Liberals on Capitol Hill are already drawing their line. For instance, West Virginia Sen. Jay Rockefeller and Iowa Sen. Tom Harkin have circulated a letter urging Obama to shield entitlement programs from benefit cuts and demand $1 in revenue for every $1 in spending cuts.

"The worry is that Democrats will continue the failed strategy of the past, which is refusing to fight," said Adam Green, co-founder of the Progressive Change Campaign Committee. "To do so after the huge mandate of 2012 is absurd."

But that tough stance has led Republicans to claim Democrats are all too eager to trigger a recession. With a poster of a scene from the 1991 film "Thelma and Louise" behind him, Utah Sen. Orrin Hatch said in a floor speech this summer that -- much like the movie's title characters -- Democrats were planning to drive the economy straight over the edge to get tax increases.

"Rather than stop the country from going over the fiscal cliff and preventing the expiration of the 2001 and 2003 tax relief, they are prepared to Thelma and Louise the American economy right over the cliff," said Hatch, the top Republican on the Finance Committee. "That is an astonishing admission."

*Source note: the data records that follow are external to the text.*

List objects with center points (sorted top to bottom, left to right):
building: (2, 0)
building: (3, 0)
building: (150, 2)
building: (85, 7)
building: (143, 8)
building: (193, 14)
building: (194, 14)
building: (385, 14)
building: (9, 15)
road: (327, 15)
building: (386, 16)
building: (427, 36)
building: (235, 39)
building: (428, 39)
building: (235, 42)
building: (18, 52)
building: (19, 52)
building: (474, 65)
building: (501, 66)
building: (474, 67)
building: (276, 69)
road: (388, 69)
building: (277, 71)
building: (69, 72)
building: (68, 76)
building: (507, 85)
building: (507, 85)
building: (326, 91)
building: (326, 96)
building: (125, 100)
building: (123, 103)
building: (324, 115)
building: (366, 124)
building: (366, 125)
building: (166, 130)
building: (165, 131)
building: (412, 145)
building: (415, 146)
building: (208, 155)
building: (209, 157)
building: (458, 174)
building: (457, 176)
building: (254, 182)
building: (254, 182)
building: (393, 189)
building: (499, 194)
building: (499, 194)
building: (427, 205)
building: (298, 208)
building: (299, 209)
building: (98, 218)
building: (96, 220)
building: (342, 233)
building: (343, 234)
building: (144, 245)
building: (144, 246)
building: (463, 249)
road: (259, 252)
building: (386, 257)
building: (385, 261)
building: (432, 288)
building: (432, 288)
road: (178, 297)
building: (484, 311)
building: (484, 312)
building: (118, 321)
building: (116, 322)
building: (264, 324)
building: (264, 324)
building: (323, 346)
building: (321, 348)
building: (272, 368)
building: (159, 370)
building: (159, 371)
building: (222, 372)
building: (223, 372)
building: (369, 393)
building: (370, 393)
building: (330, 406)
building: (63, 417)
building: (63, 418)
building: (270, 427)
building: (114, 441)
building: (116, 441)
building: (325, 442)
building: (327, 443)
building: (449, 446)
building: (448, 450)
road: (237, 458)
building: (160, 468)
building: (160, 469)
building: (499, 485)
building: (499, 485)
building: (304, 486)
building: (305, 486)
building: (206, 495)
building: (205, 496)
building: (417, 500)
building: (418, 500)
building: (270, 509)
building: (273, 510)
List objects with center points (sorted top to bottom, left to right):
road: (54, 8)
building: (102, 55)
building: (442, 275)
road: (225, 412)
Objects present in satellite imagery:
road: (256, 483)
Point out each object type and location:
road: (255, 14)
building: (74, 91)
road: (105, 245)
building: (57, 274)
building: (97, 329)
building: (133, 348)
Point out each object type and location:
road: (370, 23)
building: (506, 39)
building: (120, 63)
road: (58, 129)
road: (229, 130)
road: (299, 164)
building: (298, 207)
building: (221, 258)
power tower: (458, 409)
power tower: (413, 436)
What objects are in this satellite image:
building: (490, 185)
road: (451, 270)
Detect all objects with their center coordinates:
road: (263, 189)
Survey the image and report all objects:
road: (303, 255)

And other Democrats aren't so keen on pushing the showdown past 2012. When asked whether he could let the year-end deadline lapse without a deal under any circumstances, Michigan Rep. Sander Levin, the House's top Democratic tax-writer, said: "It's such a bad idea that we ought to do it now."

"As long as people on the left and the right believe that there's not going to be any consequences of the intransigent positions, this is not going to be resolved," said Rep. Charles Rangel (D-N.Y.), former chairman of the Ways and Means Committee.

Some Democrats off Capitol Hill are also skeptically eyeing the strategy.

"Markets are going to go into an absolute tailspin, and I don't think we want to risk that, especially with leadership right now trying to find a deal," said Gabriel Horwitz, director of the economic program for Third Way, a centrist think tank. "I think the market reaction is going to happen immediately."

Top negotiators won't explicitly endorse the tip-off-the-cliff method. The White House has repeatedly said an agreement must be reached, though it has drawn its own hard line: Obama will veto any bill that keeps the Bush-era tax rates for the highest earners. When asked about Murray's tactic in July, Senate Majority Leader Harry Reid (D-Nev.) told reporters: "Patty Murray knows what she's talking about."

"I don't think it's my role to go to the table with a threat," House Minority Leader Nancy Pelosi (D-Calif.) said in an interview with ABC. "I think it's my role to go to the table with some ideas, to be receptive to what we can come to agreement on."

But rank-and-file Democrats calling for a so-called balanced deal are getting ready for that alternative.

"If there's a better opportunity to deal with that in January," said Arizona Rep. Raul Grijalva (D-Ariz.), "then that last option is something that Democrats need to prepare for."